Companies need to emphasize skills over degrees, IBM chair Ginni Rometty says

Companies in all parts of the economy could shift their hiring criteria to emphasize skills over degrees in order to build a more diverse workforce and create more economic opportunity, IBM executive chair Ginni Rometty says.

“Can you embrace people that do not have a four-year degree and give them a path into your company to start?” the longtime IBM veteran asked on Thursday at Fortune‘s Most Powerful Women Summit.

At IBM, 43% of all open job requisitions no longer require a four-year degree, she said. “It didn’t dumb down our workforce,” she added. “What we found is their ability to perform, their curiosity, matched everyone’s.”

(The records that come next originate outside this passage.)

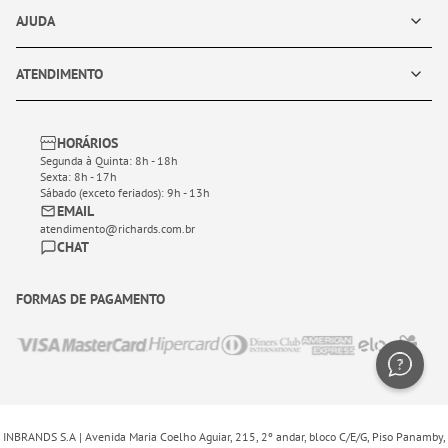
AJUDA
ATENDIMENTO
HORÁRIOS
Segunda à Quinta: 8h - 18h
Sexta: 8h - 17h
Sábado (exceto feriados): 9h - 13h
EMAIL
atendimento@richards.com.br
CHAT
FORMAS DE PAGAMENTO
INBRANDS S.A | Avenida Maria Coelho Aguiar, 215, 2º andar, bloco C/E/G, Piso Panamby,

During her tenure at IBM, Rometty says she saw that the rise of digital technology by itself was not creating a more equal society. “The digital era, it became clear that this was no going to be an inclusive era,” she said. “There were going to be haves and have nots. And it was going to move so fast it would leave people behind.”

“Economic opportunity is the way to social equality,” she added.

Companies should also continue to improve the skills of their workers after hiring them. Rometty advocated using artificial intelligence apps to help steer workers to improve their skills, because current skills become outdated after about five years. “Give (workers) an A.I.-driven learning system,” she says, referencing the suggestion system at Netflix.

“If I serve you up shows you want to watch, you watch more shows—just like learning,” she says. “I serve you up what I know works for you, you will learn more, and I now have the data so you’ll learn more, you’re promoted more, you get paid more.”

Rometty headed IBM as CEO from 2012 until earlier this year, before handing off to current CEO Arvind Krishna and becoming executive chair of the company’s board of directors. She will retire from the board at year end, but has a general idea about what she’d like to do next.

“I want to do something that really brings all the under-served communities into our economy,” Rometty says.